Mahkememizin 01/11/2021 tarihli celse ara kararı uyarınca Dosyanın mali bilirkişi …’a tevdi edilerek, mahkememize daha önce sunulan bilirkişi raporlarındaki tespitler de gözetilerek, (davalı müflis iflas masası vekilleri ile de irtibata geçilerek) davalı müflis şirketin davacı ile olan ticari ilişki içinde olduğu yıllara ilişkin ticari defter ve kayıtlarının yerinde incelenmek suretiyle, davacı tarafın davalı müflis şirketin iflas tarihi itibari ile kayıt kabule esas alacak miktarının belirlenmesinin istenilmesine karar verilmiştir.
Bilirkişi raporunda özetle;
Sayın Mahkemeye sunduğum …. İflas Dairesi … iflas dosyasında görevli iflas idare memurlarından talep ettiğim belgelerin Sayın Mahkemeye yada bilirkişi olarak tarafıma sunulmasını,
İflas İdare memurlarının sorumluluk alanında olan taleplerimin yerine getirilmesi konusunda Sayın Mahkemenin ilgili 1. İflas Dairesi … İflas dosyasına gerekli uyarı ve bilgilendirmenin yapılması ve ilgili İflas İdare Memurlarına bu belgelerin teslim için gerekli uyarıların yapılması,
Sayın Mahkemeye ya da tarafıma İflas İdare Memurlarınca hazırlanacak belgelerin teslim edilmesi durumunda raporu düzenleyebileceği, beyanında bulunulmuştur.

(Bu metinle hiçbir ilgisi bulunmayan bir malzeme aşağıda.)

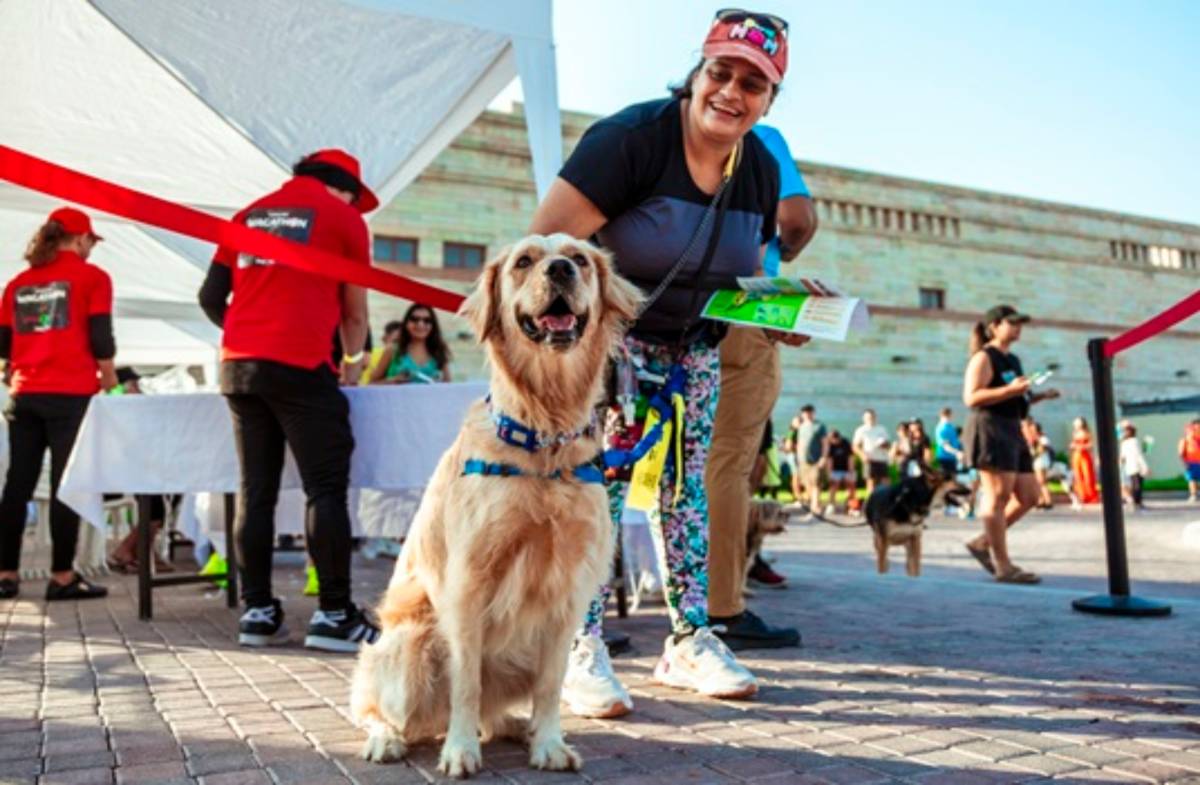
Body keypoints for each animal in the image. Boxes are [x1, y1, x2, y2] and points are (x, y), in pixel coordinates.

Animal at [350, 235, 643, 782]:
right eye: (523, 261)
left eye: (581, 257)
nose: (561, 269)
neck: (544, 439)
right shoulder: (469, 581)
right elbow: (467, 683)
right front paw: (459, 750)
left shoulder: (568, 591)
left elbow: (550, 685)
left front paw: (548, 743)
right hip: (410, 641)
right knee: (380, 709)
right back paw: (388, 739)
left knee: (495, 709)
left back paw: (514, 726)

Mahkememizce 2 nolu celsede ön raporu sunan SMM bilirkişinin raporunda eksiklik olarak belirtmiş olduğu kayıtlar açısından İstanbul 1. İflas dairesinin … iflas dosyasının iflas iadere memurlarına davalı müflis şirketin 2011,2012 ve 2013 yıllarına ait ticari defter ve kayıtların incelenebilmesi için bulundukları yerden iflas dairesine getirilmeleri ve mahkememize bildirilmesi hususunda muhtıra çıkarılmasına karar verilmiş, bu hususta iflas dosyasının bulunduğu iflas dairesine müzekkere yazılmıştır.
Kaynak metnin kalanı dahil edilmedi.